Je soupçonne fortement qu’une fois au pouvoir, ils reproduiraient une bonne partie du même consensus atlantiste, peut-être avec quelques mots supplémentaires comme « sécurité nationale », « fermeté » et « défense du monde libre ».
Changer la couleur du chéquier n’empêche pas nécessairement les chèques de partir.
Soutenir l’Ukraine n’exige pas de fermer les yeux
Voilà précisément la distinction qu’Ottawa semble incapable de faire.
On peut souhaiter que l’Ukraine repousse l’agression russe. On peut considérer Poutine comme responsable de cette guerre. On peut même croire qu’une certaine aide occidentale sert les intérêts stratégiques du Canada.
Mais aucune de ces positions n’implique que plus de 25 milliards de dollars d’engagements canadiens doivent échapper à une remise en question permanente.
Au contraire.
Plus le pays bénéficiaire souffre de problèmes de corruption, plus les contrôles devraient être féroces.

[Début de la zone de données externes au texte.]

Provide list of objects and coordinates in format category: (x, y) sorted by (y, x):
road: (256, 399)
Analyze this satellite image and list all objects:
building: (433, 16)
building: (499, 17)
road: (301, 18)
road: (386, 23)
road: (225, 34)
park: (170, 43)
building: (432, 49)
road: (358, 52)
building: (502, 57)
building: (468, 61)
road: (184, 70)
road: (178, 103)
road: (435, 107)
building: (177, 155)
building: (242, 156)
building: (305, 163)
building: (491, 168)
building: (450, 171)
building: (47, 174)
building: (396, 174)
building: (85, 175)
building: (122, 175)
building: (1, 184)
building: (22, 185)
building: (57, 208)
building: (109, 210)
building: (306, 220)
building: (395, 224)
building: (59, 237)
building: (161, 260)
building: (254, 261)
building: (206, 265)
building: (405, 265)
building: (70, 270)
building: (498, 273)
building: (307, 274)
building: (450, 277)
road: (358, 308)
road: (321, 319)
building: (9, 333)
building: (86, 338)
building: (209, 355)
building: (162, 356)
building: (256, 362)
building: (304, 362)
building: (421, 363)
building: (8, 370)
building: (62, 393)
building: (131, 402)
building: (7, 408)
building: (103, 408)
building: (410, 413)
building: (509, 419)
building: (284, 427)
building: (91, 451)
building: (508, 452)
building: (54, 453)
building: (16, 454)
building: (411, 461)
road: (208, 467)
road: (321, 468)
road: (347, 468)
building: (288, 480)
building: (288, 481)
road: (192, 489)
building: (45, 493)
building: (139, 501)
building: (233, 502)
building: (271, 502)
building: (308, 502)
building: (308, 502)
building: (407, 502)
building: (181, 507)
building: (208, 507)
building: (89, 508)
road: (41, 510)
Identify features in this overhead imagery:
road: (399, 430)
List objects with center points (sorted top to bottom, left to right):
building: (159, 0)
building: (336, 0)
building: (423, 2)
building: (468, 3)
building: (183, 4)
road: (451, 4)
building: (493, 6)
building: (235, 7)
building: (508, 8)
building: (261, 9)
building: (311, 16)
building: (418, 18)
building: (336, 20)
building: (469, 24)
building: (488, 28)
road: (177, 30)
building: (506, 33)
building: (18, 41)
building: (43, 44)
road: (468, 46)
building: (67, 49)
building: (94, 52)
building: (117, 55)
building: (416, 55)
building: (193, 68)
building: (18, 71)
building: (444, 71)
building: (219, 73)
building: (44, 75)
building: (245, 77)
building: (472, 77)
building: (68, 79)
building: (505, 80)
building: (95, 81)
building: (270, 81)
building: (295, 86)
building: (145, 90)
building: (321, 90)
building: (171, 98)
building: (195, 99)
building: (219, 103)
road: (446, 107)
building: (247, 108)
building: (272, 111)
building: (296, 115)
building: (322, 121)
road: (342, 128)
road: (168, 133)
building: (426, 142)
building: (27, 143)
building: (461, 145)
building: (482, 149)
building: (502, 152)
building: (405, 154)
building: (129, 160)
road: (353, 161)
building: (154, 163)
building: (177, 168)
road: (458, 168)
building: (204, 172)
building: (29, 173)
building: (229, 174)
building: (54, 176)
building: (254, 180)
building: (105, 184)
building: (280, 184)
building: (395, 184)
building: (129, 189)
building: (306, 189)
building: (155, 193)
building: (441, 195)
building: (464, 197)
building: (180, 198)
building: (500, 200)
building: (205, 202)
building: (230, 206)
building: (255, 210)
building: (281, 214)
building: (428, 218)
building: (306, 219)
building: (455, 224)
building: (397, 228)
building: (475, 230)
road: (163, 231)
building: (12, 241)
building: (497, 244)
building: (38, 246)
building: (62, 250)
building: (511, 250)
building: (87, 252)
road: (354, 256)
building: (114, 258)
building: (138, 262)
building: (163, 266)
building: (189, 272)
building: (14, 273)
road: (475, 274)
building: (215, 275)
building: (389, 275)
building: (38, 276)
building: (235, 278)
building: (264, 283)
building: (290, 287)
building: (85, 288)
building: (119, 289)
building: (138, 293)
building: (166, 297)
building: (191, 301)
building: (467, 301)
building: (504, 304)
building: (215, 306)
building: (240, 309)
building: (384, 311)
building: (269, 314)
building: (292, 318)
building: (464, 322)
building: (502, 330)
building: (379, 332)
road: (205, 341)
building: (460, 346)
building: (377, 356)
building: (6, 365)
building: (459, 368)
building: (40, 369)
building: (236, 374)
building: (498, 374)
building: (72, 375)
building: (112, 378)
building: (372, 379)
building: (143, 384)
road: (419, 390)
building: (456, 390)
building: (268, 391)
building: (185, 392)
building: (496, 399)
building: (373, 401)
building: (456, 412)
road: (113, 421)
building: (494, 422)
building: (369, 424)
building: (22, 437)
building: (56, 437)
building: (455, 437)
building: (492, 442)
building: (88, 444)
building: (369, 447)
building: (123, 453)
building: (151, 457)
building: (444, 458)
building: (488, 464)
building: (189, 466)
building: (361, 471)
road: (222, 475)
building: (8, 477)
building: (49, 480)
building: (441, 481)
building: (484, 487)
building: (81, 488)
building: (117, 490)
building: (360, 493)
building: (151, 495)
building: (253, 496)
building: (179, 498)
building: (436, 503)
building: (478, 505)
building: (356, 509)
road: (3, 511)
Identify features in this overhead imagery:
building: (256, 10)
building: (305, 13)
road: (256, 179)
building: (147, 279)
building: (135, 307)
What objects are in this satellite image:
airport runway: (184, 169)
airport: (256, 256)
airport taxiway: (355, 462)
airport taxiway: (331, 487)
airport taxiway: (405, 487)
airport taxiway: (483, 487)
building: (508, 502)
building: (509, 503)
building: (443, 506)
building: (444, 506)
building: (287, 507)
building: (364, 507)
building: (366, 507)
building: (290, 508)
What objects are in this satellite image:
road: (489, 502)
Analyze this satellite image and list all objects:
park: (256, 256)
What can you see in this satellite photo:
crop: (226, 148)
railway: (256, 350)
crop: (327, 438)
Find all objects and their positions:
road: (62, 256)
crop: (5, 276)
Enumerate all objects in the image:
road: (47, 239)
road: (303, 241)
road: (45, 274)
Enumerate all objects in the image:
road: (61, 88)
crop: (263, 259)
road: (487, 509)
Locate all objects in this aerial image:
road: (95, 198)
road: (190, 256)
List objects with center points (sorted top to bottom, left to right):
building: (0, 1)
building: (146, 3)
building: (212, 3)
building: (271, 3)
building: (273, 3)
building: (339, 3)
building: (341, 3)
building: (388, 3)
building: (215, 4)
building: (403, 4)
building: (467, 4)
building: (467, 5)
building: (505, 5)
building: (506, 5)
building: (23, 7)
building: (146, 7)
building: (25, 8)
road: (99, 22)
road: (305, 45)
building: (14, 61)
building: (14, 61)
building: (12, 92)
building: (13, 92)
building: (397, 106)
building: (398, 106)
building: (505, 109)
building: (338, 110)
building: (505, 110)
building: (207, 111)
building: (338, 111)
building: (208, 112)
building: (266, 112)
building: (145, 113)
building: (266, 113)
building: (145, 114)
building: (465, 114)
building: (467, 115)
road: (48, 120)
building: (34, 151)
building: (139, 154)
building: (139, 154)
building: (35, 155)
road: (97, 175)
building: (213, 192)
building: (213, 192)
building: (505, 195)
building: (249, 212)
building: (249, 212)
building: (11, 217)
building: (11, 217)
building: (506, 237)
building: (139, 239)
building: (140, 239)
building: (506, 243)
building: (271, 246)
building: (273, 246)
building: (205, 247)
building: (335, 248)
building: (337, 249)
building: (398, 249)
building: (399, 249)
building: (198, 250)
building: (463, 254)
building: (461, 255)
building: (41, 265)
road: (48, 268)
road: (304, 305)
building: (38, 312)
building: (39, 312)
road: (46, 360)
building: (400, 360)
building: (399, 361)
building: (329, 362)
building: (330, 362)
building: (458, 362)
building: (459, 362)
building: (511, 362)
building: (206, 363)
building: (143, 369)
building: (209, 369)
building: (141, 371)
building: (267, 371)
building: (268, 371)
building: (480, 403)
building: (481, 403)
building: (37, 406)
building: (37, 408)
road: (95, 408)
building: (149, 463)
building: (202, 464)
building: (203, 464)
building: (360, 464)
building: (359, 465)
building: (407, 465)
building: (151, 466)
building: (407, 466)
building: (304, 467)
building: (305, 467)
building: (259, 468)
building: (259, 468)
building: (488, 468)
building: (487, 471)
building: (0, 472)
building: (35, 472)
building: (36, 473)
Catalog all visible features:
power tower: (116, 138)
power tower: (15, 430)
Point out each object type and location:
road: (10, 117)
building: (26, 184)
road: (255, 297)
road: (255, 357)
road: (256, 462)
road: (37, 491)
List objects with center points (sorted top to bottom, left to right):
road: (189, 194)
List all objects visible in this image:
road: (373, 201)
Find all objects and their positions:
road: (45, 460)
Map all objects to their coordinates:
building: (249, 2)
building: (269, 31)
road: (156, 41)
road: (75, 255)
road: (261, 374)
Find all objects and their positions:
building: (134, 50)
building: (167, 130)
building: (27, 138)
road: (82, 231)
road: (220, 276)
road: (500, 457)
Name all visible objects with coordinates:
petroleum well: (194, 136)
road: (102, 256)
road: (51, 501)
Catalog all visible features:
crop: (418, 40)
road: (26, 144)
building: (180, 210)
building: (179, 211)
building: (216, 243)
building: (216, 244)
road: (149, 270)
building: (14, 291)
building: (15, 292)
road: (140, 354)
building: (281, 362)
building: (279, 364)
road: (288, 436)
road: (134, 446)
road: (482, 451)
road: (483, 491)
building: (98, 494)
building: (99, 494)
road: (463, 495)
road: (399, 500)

Plus les sommes augmentent, plus Ottawa devrait expliquer où elles vont. Et plus les scandales se rapprochent du sommet de l’État ukrainien, moins le contribuable canadien devrait accepter qu’on lui réponde par des sermons sur la démocratie.
Ce n’est même pas être « anti-Ukraine ».
C’est simplement refuser cette étrange conception de la politique étrangère selon laquelle le gouvernement canadien aurait le devoir moral d’être généreux avec l’argent de gens à qui il demande déjà de payer davantage pour leur logement, leur épicerie, leurs taxes et leur dette publique.
La solidarité n’est pas un mécanisme de contrôle financier.
La guerre ne transforme pas les dirigeants étrangers en saints.